If the case is not appealed to the Supreme Court (or if the Supreme Court declines to hear it), employers located in Kentucky, Michigan, Ohio and Tennessee (states in the Sixth Circuit) should be able to successfully execute refund claims for FICA taxes on SUB payments. For employers outside these states, it is more complicated. The IRS has been denying protective refund claims outright based on the CSX decision, and the IRS may continue to argue that if the Supreme Court does not take up Quality Stores, CSX remains the controlling decision in all other jurisdictions. Under this scenario, taxpayers would likely begin challenging CSX in other jurisdictions.

A Supreme Court decision should settle the issue completely allowing refunds for taxpayers in all jurisdictions or for no one. But a Supreme Court decision ruling could still be a long time coming, and challenges in other circuits (if the Supreme Court does not hear the case) could take years to resolve. So, taxpayers in all circuits should consider filing protective refund claims. Taxpayers outside of the Sixth Circuit should keep in mind that their claims are likely to be denied and the two-year window to file suit starts as soon as they receive the notice of denial. The statute of limitations to file a protective refund claim for 2009 (all four quarters) does not expire until April 15, 2013, so taxpayers can still wait for several months before filing a protective claim to keep 2009 open.

Responding to a denied claim

A protective claim is contingent on a future event that may not be determinable until after the time period for filing a claim expires. The IRS will generally delay action on a protective claim until the contingency is resolved but has been denying protective claims made outside the Sixth Circuit by arguing that CSX is settled and controlling in all other jurisdictions.

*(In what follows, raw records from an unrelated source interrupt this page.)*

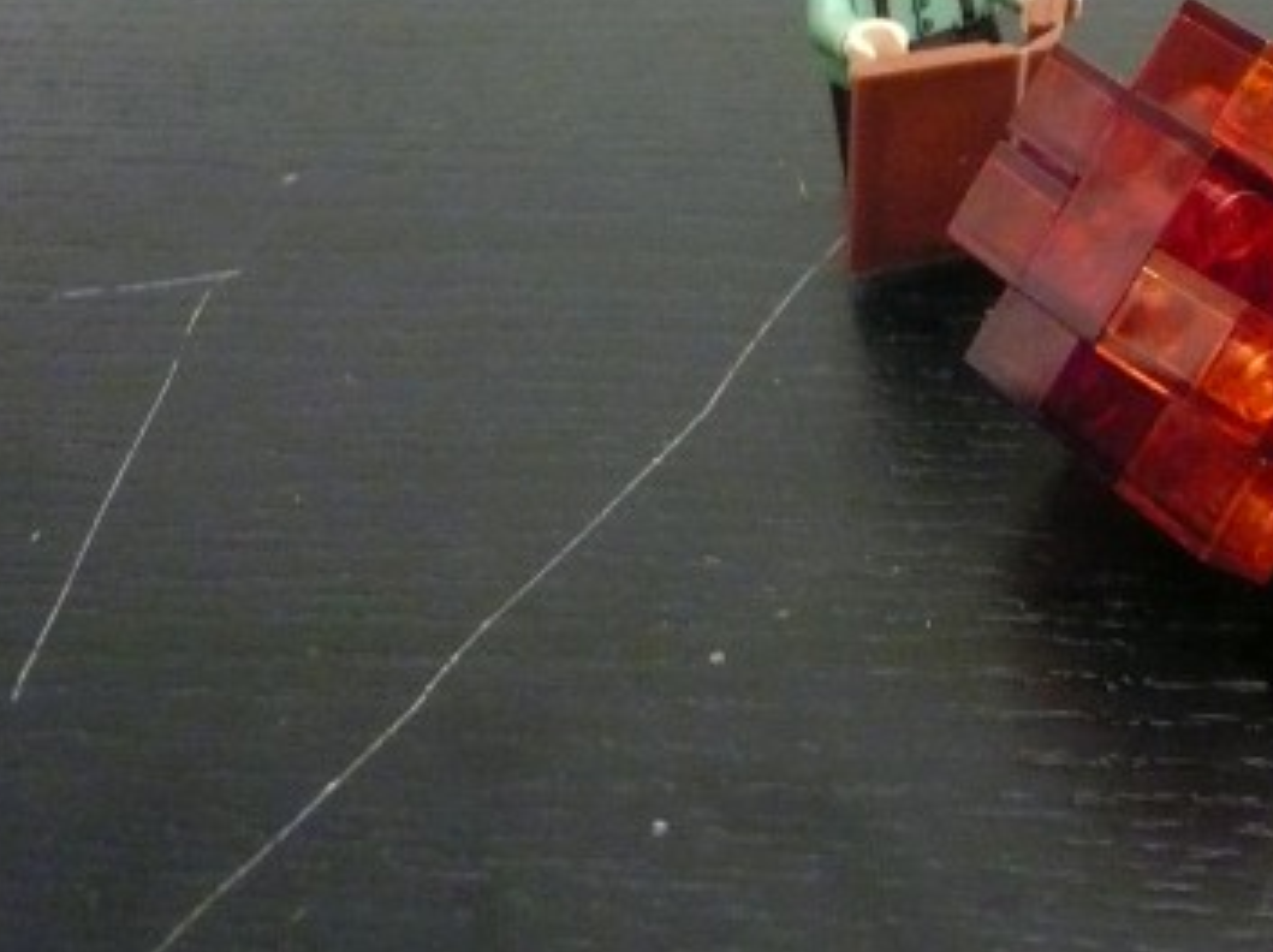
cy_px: 379
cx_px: 1327
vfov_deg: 23.9
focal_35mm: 61
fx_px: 2241
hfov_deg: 29.3
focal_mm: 4.6
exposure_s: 1/8
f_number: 2.8
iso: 400
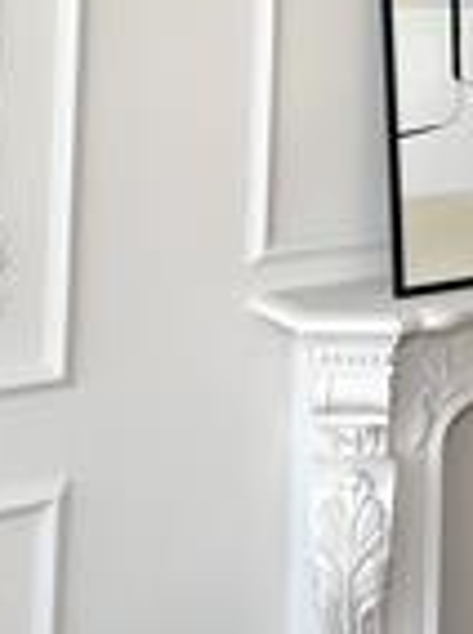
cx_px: 602
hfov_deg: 19.4
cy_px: 315
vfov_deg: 27.8
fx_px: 1279
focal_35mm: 70
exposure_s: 1/121
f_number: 1.78
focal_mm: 6.86
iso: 64
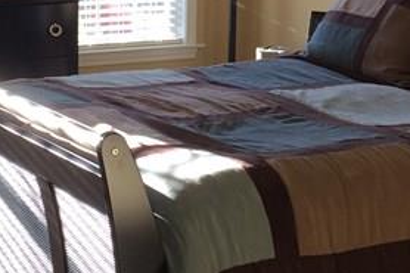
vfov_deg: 12.3
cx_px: 139
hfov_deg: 18.4
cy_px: 43
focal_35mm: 111
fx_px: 1263
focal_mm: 4.15
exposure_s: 1/60
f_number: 2.2
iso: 32
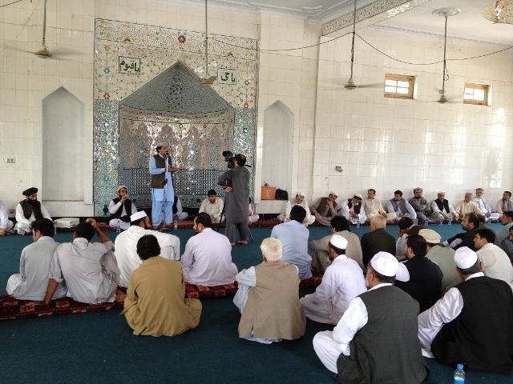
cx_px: 256
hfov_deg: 52.6
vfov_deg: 40.7
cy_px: 192
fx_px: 519
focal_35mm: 35
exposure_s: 1/40
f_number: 2.4
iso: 64
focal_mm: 4.28
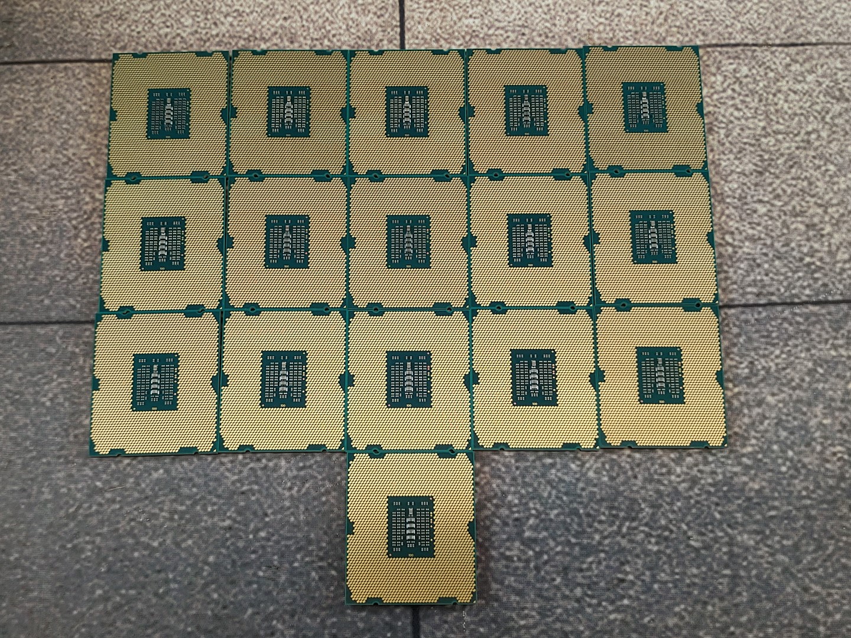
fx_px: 1205
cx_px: 426
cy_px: 319
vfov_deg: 29.7
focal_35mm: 49
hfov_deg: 38.9
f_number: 1.8
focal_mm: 4.36
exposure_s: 1/60
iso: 50
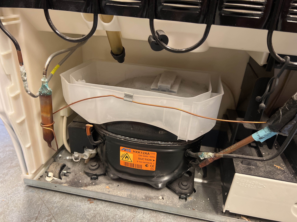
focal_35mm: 26
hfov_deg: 67.3
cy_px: 111
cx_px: 148
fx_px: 223
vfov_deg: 53.1
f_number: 1.5
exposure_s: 1/50
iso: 400
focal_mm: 5.7
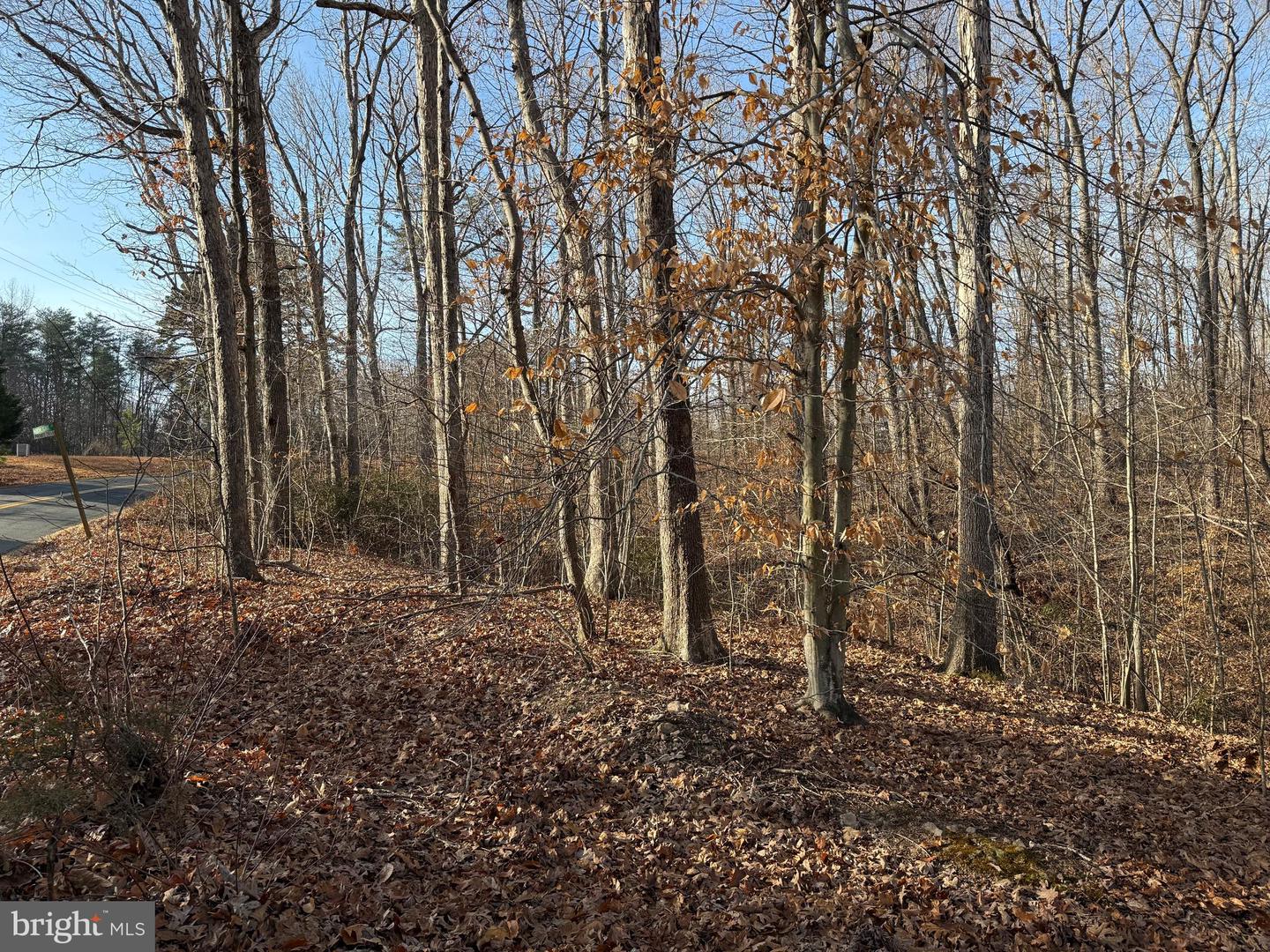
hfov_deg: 71.6
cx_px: 635
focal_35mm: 24
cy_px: 476
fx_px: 881
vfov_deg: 56.8
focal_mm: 6.76
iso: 100
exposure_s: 1/1464
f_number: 1.78
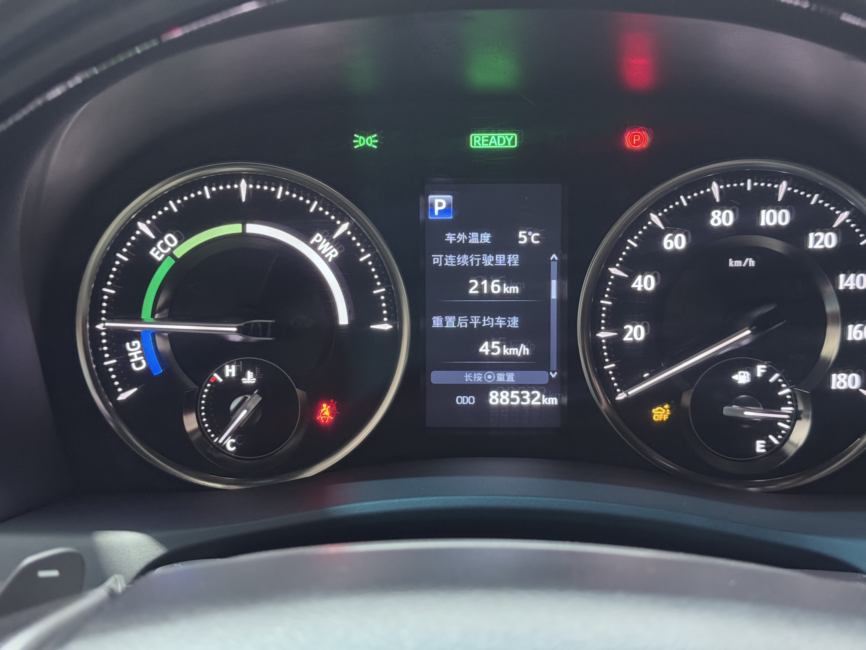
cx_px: 433
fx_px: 1201
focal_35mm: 48
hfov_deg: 39.7
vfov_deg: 30.3
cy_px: 325
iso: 500
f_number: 1.78
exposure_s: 1/25
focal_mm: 6.76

Taxpayers who have received or will receive a notice of disallowance on a protective claim have four options:

1. File an administrative appeal with the IRS within 30 days after the notice is issued.

2. Request the IRS to reconsider the disallowance in light of the Quality Stores ruling.

3. Bring a lawsuit immediately against the IRS.

4. Reserve the right to file suit in federal court (i.e., wait and see).

The first and second options appear unlikely to succeed. Taxpayers with a significant refund at stake who believe they could receive a favorable decision in their district court or their circuit can consider bringing suit themselves. But most taxpayers should wait and preserve their protective claim while the cases develop. Even if the Supreme Court does not take up Quality Stores, the IRS position is likely to be challenged in other circuits. Taxpayers have only two years from the date of receipt of an IRS notice of disallowance to file suit in federal court to seek an order overturning the IRS's decision, but can file Form 907 when this deadline approaches. The IRS must accept and sign Form 907 for the form to be effective and has generally been accepting two-year extensions.

Filing a FICA refund claim

FICA protective refund claims may be filed without notifying the affected employees. To file an actual refund claim (rather than a protective claim) for the employer's share of FICA tax, however, the employer must first make a reasonable attempt to notify the affected employees of the availability of the refund and offer to file a refund claim on behalf of the employees for the employees' share of FICA tax. To file a refund claim on the employee's behalf, the employee must provide the employer with a written statement certifying that the employee will not file a refund claim directly with the IRS and also provide written consent for the employer to file the refund claim on the employee's behalf. If employees cannot be located and/or do not provide their written consent, the employer may file a refund claim for just the employer's share of FICA tax.

To ultimately file an actual refund claim, employee wage information must be preserved. Because it may take several years for the appeals process to conclude, employers should act now to maintain and preserve the wage information necessary to file actual refund claims.

The content of this article is intended to provide a general guide to the subject matter. Specialist advice should be sought about your specific circumstances.